According to Berman, the new series will probably launch in fall 2001, a few months after “Voyager” completes its seven-year odyssey and shortly before Paramount intends to release the next feature film. He declined to discuss the concept but cited the imperative of exploring new creative frontiers.

“I believe very strongly, after three series that have produced 500 episodes over the last 13 years, a new series now needs to be dramatically different, not only for the audience, but for us,” Berman said, referring to the writers.

“I see nothing right now to suggest the franchise needs to just go away for a period of time, but that doesn’t mean I don’t feel the need to be cautious about overextending or overexposing it. . . . It’s time either to take a break or do something completely different, and in keeping with Monty Python’s philosophy, we’re going for something completely different.”


Several ideas were floated by focus groups and soon found their way into Internet chat rooms (including a reported prequel and a series about youths in Starfleet Academy, which some fans dismissed as “Star Trek, 90210"), but Berman insisted only one premise, which remains secret, was truly considered and that testing was designed solely to refine it.

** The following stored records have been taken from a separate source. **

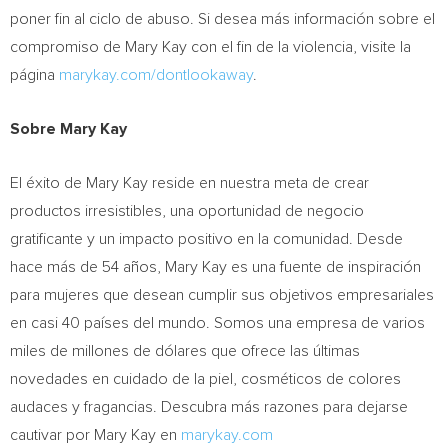
poner fin al ciclo de abuso. Si desea más información sobre el
compromiso de
Mary Kay
con el fin de la violencia, visite la
página
marykay.com/dontlookaway
.
Sobre Mary Kay
El éxito de
Mary Kay
reside en nuestra meta de crear
productos irresistibles, una oportunidad de negocio
gratificante y un impacto positivo en la comunidad. Desde
hace más de 54 años,
Mary Kay
es una fuente de inspiración
para mujeres que desean cumplir sus objetivos empresariales
en casi 40 países del mundo. Somos una empresa de varios
miles de millones de dólares que ofrece las últimas
novedades en cuidado de la piel, cosméticos de colores
audaces y fragancias. Descubra más razones para dejarse
cautivar por
Mary Kay
en
marykay.com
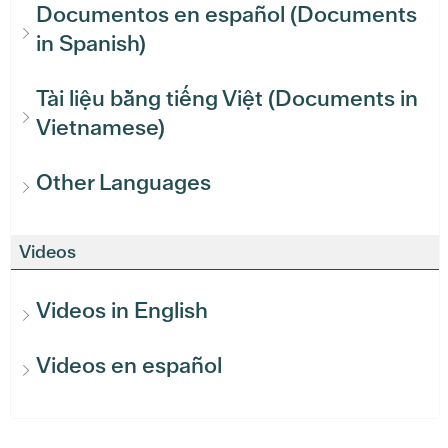
Documentos en español (Documents
in Spanish)
Tài liệu bằng tiếng Việt (Documents in
Vietnamese)
Other Languages
Videos
Videos in English
Videos en español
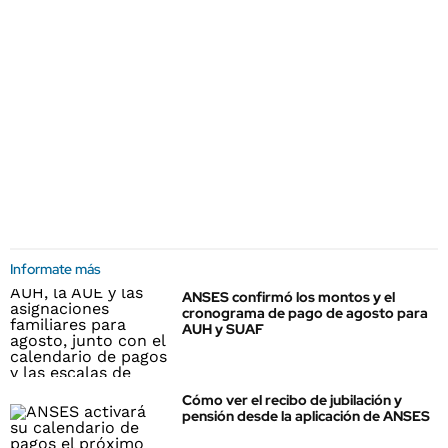
Informate más
ANSES confirmó los montos y el
cronograma de pago de agosto para
AUH y SUAF
Cómo ver el recibo de jubilación y
pensión desde la aplicación de ANSES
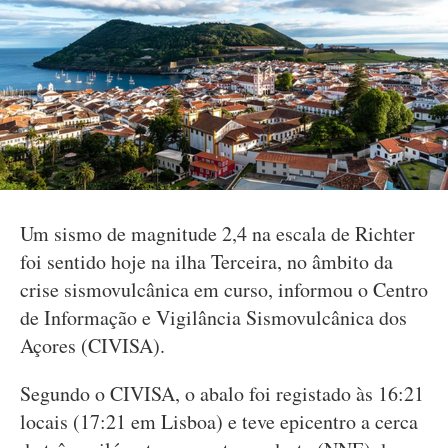
Um sismo de magnitude 2,4 na escala de Richter
foi sentido hoje na ilha Terceira, no âmbito da
crise sismovulcânica em curso, informou o Centro
de Informação e Vigilância Sismovulcânica dos
Açores (CIVISA).
Segundo o CIVISA, o abalo foi registado às 16:21
locais (17:21 em Lisboa) e teve epicentro a cerca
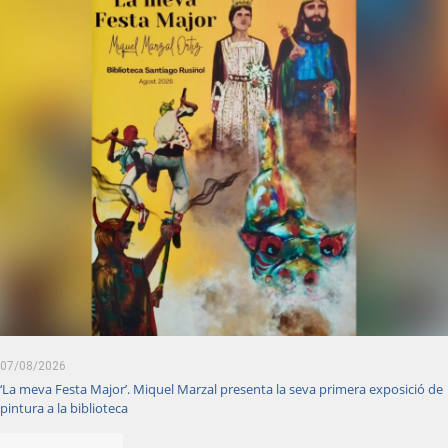
07/08/2026
‘La meva Festa Major’. Miquel Marzal presenta la seva primera exposició de
pintura a la biblioteca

While “Voyager” served as the cornerstone to launch UPN five years ago, sources say Paramount could sell the new “Trek” directly to TV stations--the same strategy used with “Next Generation” and “Deep Space Nine.” Under that scenario, the series would air in most major cities on CBS-owned stations once the network merges with Viacom, Paramount’s corporate owner.

Paramount Television Group Chairman Kerry McCluggage said such distribution plans have yet to be firmed, delayed in part by recent uncertainty regarding UPN’s ownership. As for the notion the franchise is tiring, McCluggage pointed out its international popularity continues to grow, luring in new generations of viewers around the world.

Despite seeking to be fresh and different, McCluggage and Berman stress the new series will adhere to “traditional values” of “Star Trek.” They also admit it’s unlikely anything will completely mollify the most obsessive fans, though McCluggage sees a bright side even in their criticism.


“The take-away value I get from all the feedback is this means something to them,” he said. “They really care about what you do with the show, and it’s hard to see that as a bad thing, even when they hate what you do.”

Berman himself has fretted about dipping into the “Trek” well too often. In 1994, he told The Times, “I don’t know at what point America is going to cry ‘Enough!’ I just know that we’ve got to keep pushing along . . . and not worry too much about what’s going to happen in five years.”

For “Star Trek,” that future is now.